Zurück im Lager gibt es spannende Neuigkeiten: Die Männer der Familie haben ein Wildschwein gefangen - die einzigen Tiere, die sie im Wald jagen dürfen. Sie sind gerade dabei, die Haare über dem Feuer wegzubrennen. Natürlich werden wir gleich gefragt, ob wir einen Teil des Fleisches kaufen wollen. Ich willige ein und beauftrage Jao Aridy, Fleisch für zwei Mahlzeiten zu kaufen. Keine Ahnung, was in der Kommunikation schief läuft, aber es endet damit, dass wir ein halbes Wildschwein für 10'000 Ariary (ca. 4 Franken) kaufen.

Um das Fleisch haltbar zu machen, wird es von den Guides auf dem Feuer getrocknet. Innereien müssen aber sofort gegessen werden. Lunge, Leber, Herz, Milz, Niere: Alles wird verspeist. Fürs Abendessen geht das ja noch, aber das Gleiche gibt es auch zum Frühstück am nächsten Morgen! Da muss ich zum ersten Mal passen und mich mit Reis begnügen.

Wundsalbe leistet Wunderbares

Am zweiten Sammeltag wandern wir entlang der schönsten Flussläufe, welche an manchen Stellen grosse Becken bilden und zum Schwimmen einladen. In diesen Wäldern gibt es vor allem Palisander. Vom Ebenholz findet man keine grossen Bäume mehr, da hier vor rund zehn Jahren beim Ebenholz-Boom alle gefällt wurde. Nach einem wunderschönen Tag empfangen uns im Lager viele Leute, die wissen wollen, ob ich einen Fotoapparat dabei habe. Auf dem Hausplatz startet ein Fotoshooting. Unheimlich witzige Situation!

Am Abend verarzte ich die Familie: Der Vater hat sich mit der Machete eine tiefe Wunde in den Daumen geschlagen, die Mutter hat sich mit siedend heissem Wasser die Oberschenkel verbrannt und der älteste Sohn hat eine offene Wunde am Knie. Eines weiss ich bestimmt: In meiner Reiseapotheke wird nie mehr eine Vita-Merfen-Salbe fehlen. Damit konnte ich alle Wunden während meiner Feldarbeit schnell zum Heilen bringen.

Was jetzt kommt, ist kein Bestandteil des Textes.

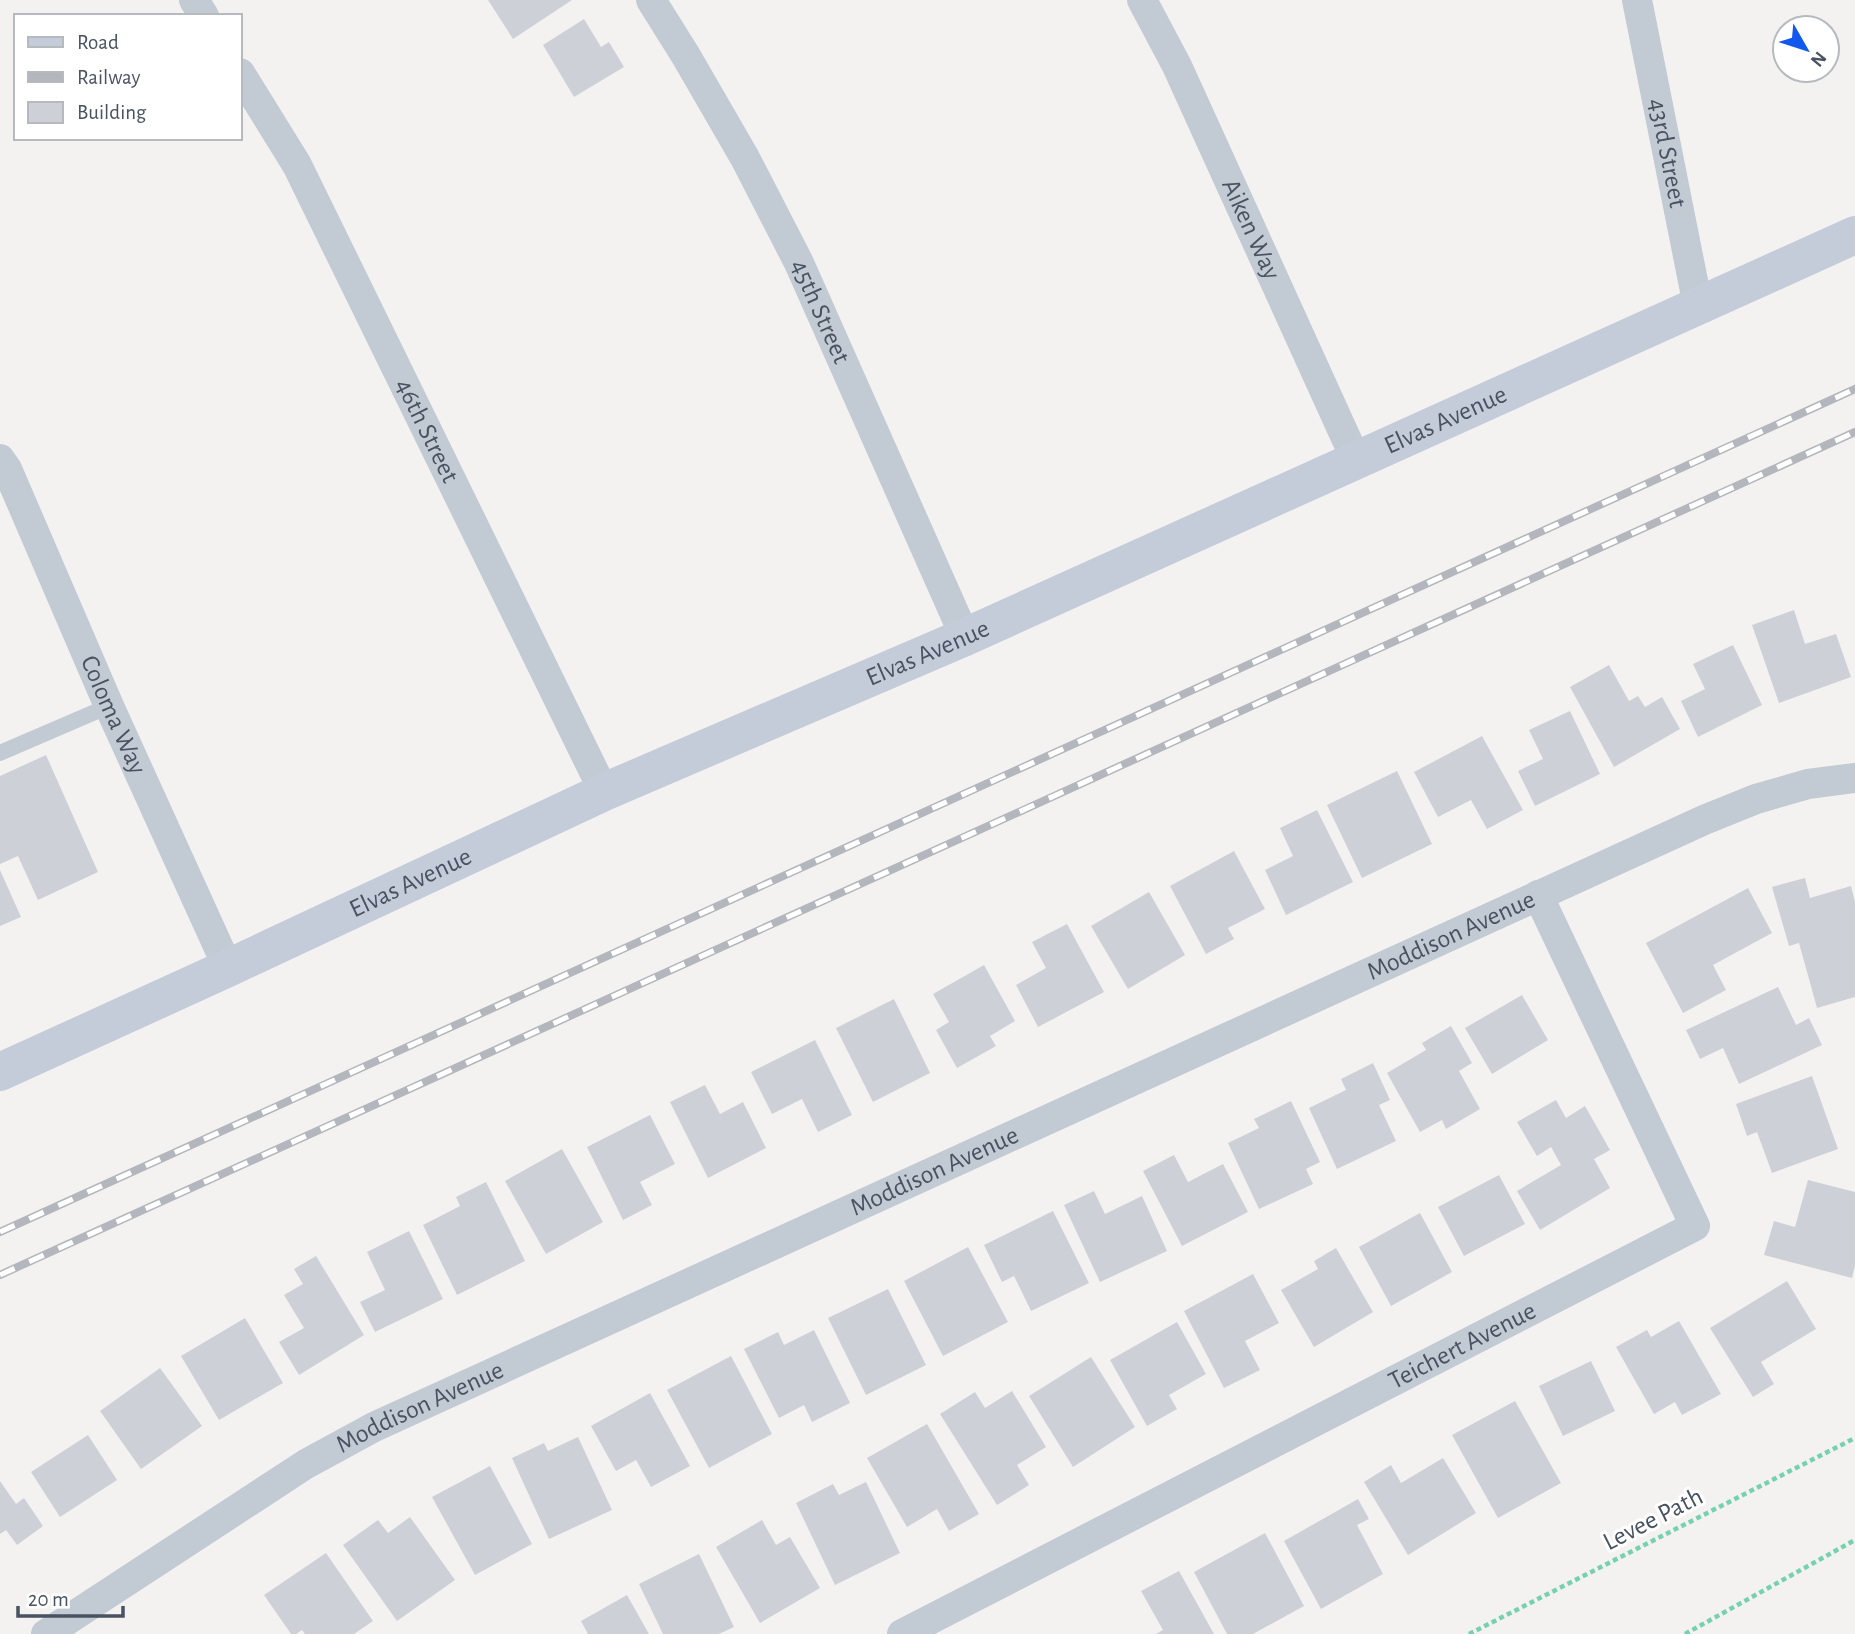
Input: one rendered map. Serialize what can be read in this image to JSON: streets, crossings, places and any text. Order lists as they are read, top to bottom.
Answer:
{
  "streets": {
    "street": [
      "43rd Street",
      "Aiken Way",
      "45th Street",
      "Elvas Avenue",
      "46th Street",
      "Coloma Way",
      "Moddison Avenue",
      "Teichert Avenue"
    ],
    "path": ["Levee Path"]
  },
  "crossings": [
    ["43rd Street", "Elvas Avenue"],
    ["Aiken Way", "Elvas Avenue"],
    ["45th Street", "Elvas Avenue"],
    ["Elvas Avenue", "46th Street"],
    ["Elvas Avenue", "Coloma Way"],
    ["Moddison Avenue", "Teichert Avenue"]
  ],
  "legend": ["Road", "Railway", "Building"],
  "scale_bar": "20 m",
  "north": "bottom right"
}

Üble Magenverstimmung und schwerer Abschied

In der Nacht bekomme ich Schüttelfrost und Halluzinationen. Die nächsten beiden Tage bleibe ich mit Durchfall und Fieber im Camp. In dieser Situation sind die Auswirkungen von Appetitlosigkeit verheerend. In der Schweiz lässt man sich vom Supermarkt Zwieback und Cola bringen. Im Dschungel, vier Stunden Fussmarsch vom nächsten grösseren Dorf entfernt, wo es nur Reis, getrockneten Fisch, Bohnen und getrocknetes Wildschweinfleisch gibt: ein Dahinsiechen sondergleichen. Ich habe Glück. Mir geht es nach zwei Tagen besser und so wagen wir den Fussmarsch nach Vinanivao zurück zu Marie-Hélène und dem guten Essen.

Mit einem Motorboot fahren wir von Vinanivao nach Maroantsetra zurück, wo es noch einiges Administratives zu erledigen gibt, ehe ich mich schweren Herzens von Jao Aridy verabschiede und in die Hauptstadt nach Antananarivo fliege, meine Proben für den Export abliefere und zurück in die Schweiz fliege.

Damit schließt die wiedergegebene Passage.